MacArthur knew that building the first hospital in north county would help him attract homebuyers to help him develop huge swaths of undeveloped land.
By the time hospital construction ended, MacArthur no longer controlled the City Council. The new council was elected by popular vote.
The elected council, which pointed out that the city had donated land worth $47,000 for the hospital, worried that hospital revenues would not be enough to pay off $1.2 million in construction bonds. MacArthur had assured the council he would buy the bonds at 5 percent interest.
But the council didn’t want to issue the bonds. Members worried that the 7-year-old city’s credit rating would take a hit if the hospital defaulted. So even though a court had authorized the bonds in 1966 and construction had passed inspection on Jan. 19, 1966, the hospital remained shuttered.
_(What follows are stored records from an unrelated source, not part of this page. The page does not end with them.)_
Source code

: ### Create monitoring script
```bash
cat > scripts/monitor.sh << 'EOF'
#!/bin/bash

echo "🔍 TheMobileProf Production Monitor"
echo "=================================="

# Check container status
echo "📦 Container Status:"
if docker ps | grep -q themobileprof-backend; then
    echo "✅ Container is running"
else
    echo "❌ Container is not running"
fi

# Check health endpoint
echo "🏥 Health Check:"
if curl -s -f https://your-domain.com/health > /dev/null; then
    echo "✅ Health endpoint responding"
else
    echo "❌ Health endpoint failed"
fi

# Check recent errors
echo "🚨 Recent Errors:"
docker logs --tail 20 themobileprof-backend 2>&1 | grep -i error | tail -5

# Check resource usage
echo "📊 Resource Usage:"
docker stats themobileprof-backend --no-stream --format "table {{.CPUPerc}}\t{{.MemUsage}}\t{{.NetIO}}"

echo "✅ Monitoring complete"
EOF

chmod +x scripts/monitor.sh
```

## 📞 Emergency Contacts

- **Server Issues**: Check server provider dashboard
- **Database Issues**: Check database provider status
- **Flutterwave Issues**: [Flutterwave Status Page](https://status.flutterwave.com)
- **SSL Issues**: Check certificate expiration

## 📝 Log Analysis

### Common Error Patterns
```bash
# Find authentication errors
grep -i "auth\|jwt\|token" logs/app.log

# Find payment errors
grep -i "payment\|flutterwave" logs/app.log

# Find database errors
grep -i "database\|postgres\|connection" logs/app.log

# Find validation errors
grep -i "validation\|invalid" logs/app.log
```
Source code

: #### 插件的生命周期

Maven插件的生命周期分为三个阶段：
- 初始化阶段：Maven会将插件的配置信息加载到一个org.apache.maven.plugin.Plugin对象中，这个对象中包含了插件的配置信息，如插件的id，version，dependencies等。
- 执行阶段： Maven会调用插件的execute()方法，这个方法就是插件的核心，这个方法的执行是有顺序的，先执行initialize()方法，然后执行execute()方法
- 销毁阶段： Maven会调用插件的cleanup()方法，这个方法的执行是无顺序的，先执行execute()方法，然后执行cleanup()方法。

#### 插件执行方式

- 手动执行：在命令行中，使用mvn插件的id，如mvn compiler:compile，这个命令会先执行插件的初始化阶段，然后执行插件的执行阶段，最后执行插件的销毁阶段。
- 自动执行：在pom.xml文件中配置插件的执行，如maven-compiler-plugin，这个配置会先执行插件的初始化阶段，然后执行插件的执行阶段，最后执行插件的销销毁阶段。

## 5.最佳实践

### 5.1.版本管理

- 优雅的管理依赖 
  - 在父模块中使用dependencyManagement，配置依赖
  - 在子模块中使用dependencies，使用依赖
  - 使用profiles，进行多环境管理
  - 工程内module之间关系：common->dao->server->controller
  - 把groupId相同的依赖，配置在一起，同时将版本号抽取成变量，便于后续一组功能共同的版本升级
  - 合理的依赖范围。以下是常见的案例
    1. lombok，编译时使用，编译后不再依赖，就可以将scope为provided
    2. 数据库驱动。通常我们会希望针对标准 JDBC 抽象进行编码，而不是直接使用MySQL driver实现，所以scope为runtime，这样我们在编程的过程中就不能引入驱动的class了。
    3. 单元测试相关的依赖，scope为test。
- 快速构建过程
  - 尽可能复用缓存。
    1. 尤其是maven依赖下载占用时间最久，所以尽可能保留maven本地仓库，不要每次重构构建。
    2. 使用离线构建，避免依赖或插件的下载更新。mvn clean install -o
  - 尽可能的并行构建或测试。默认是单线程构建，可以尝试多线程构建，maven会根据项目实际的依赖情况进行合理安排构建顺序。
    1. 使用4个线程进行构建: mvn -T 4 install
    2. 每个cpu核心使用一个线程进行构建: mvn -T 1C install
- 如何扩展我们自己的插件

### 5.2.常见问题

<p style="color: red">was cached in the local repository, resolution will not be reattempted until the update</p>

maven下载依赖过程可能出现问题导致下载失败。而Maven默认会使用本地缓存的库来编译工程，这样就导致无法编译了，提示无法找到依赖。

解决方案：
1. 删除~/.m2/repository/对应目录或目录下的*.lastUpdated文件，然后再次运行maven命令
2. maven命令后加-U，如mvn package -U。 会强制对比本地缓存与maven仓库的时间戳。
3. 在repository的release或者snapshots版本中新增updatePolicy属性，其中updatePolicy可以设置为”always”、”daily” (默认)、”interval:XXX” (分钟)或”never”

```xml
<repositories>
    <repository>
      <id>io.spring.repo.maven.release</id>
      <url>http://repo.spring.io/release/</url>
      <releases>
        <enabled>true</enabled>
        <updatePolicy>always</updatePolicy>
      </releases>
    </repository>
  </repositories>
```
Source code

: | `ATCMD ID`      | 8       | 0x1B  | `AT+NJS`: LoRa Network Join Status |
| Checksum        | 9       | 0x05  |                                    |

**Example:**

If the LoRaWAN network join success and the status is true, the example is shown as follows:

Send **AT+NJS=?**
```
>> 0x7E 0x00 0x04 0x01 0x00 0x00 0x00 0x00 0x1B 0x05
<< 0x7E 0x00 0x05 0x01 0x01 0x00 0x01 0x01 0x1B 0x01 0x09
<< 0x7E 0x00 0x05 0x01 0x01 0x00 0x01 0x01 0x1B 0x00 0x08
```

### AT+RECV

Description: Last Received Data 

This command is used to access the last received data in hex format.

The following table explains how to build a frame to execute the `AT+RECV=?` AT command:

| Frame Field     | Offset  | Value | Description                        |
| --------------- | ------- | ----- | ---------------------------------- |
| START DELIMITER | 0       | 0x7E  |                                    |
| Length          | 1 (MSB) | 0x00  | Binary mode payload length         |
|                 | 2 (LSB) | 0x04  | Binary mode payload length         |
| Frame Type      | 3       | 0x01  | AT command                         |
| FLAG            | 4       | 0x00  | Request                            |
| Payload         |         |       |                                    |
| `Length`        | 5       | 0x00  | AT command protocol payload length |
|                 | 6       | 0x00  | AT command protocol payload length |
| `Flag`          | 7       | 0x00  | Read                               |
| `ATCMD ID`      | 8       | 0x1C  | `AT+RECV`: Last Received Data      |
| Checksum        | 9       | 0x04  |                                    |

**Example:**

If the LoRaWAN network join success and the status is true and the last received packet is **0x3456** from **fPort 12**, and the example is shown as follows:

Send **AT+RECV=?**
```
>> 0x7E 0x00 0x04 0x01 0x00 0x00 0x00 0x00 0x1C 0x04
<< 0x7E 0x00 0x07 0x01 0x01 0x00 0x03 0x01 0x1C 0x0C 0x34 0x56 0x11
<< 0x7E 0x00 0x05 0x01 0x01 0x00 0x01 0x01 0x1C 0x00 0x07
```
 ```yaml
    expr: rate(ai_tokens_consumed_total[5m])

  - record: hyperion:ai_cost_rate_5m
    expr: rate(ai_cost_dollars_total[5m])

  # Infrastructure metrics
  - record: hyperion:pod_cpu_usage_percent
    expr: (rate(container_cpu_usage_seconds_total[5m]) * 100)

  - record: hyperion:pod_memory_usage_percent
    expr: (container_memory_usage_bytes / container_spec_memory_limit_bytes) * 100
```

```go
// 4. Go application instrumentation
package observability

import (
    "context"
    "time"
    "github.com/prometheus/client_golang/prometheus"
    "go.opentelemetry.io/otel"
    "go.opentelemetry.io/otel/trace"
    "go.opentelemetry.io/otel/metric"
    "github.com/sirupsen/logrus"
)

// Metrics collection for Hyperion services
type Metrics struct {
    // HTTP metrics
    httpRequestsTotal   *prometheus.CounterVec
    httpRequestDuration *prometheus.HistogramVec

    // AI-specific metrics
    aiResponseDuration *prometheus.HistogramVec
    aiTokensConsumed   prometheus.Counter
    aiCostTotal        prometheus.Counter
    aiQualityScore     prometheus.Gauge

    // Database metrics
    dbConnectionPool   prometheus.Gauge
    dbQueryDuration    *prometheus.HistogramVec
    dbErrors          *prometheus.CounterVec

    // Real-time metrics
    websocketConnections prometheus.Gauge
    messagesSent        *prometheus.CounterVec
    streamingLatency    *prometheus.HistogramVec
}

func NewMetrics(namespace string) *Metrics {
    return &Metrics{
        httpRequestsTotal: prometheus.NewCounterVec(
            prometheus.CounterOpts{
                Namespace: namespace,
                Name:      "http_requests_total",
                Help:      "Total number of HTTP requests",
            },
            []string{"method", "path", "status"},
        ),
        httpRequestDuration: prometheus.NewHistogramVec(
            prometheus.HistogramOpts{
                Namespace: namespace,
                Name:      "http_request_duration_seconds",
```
It would not open until Nov. 25, 1968, a span of two years and 10 months.
In the interim, the federal officials got involved, worried that their money would be wasted, but they made little headway.
An osteopathic group looking for a hospital foothold tried to buy the building but backed out in December 1967.
In July 1968, the city found a buyer for the hospital on Florida’s West Coast, United American Medical Services of St. Petersburg.
But a month later, in August 1968, MacArthur sued to stop the sale and force the city to issue $1.2 million in bonds.
Mayor George Bonner, when informed of the lawsuit by a newspaper reporter, said, “The contract we signed with the St. Petersburg group provided for the payment of the amount owed to MacArthur, along with interest, so I can’t figure out what he wants now.”
The city settled the suit in October 1968. The attorney for MacArthur’s Bankers Life & Casualty, John Burns (Burns Road anyone?) said MacArthur would be paid the $839,000 he put up to build the hospital and the sale would go through.
The hospital, called the Palm Beach Gardens Community Hospital, formally opened Nov. 25, 1968, but it didn’t admit its first patients until Dec. 12. It named orthopedic surgeon Dr. George Ford its first chief of staff and opened with 42 staff physicians.
Palm Beach Gardens Medical Center, owned by Tenet Healthcare, now stands as one of two full-service hospitals in north county (with Jupiter Medical Center).
A third medical center is on the way, the Universal Health Services (UHS) hospital under construction along Interstate 95 just south of Donald Ross Road in Alton.